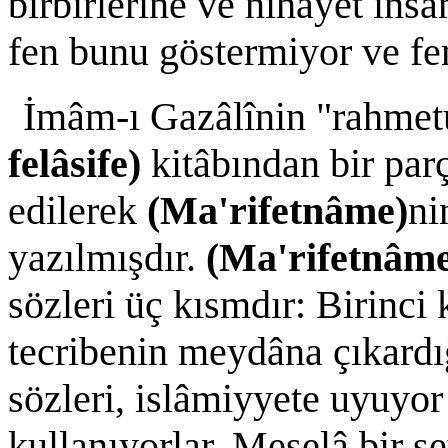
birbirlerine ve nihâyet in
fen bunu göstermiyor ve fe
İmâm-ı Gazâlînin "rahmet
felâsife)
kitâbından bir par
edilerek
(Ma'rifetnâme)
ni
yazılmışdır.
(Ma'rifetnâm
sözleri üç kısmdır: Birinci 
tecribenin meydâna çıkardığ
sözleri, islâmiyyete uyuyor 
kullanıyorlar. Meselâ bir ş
==
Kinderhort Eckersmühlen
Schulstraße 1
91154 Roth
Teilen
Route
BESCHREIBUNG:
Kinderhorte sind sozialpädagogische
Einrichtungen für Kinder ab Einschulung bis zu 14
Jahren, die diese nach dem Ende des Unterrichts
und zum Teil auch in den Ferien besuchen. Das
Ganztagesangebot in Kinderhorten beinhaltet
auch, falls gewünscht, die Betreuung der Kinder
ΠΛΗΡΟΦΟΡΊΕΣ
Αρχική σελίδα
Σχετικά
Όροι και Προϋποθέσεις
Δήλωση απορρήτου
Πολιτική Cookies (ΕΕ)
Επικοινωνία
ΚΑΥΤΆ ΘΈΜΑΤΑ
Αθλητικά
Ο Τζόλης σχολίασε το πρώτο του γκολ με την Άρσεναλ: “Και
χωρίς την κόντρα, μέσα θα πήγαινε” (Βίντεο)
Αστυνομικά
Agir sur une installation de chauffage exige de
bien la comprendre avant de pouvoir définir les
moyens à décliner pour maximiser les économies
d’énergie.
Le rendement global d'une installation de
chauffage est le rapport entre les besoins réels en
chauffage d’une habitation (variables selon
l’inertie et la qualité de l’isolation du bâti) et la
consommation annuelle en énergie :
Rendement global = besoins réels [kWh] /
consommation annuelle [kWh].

What the exercise asks: Reproduce exactly the entries above, limited to the lines from the one with "chauffage d’une habitation (variables selon" through the one with "consommation annuelle [kWh].", both included.

Result:
chauffage d’une habitation (variables selon
l’inertie et la qualité de l’isolation du bâti) et la
consommation annuelle en énergie :
Rendement global = besoins réels [kWh] /
consommation annuelle [kWh].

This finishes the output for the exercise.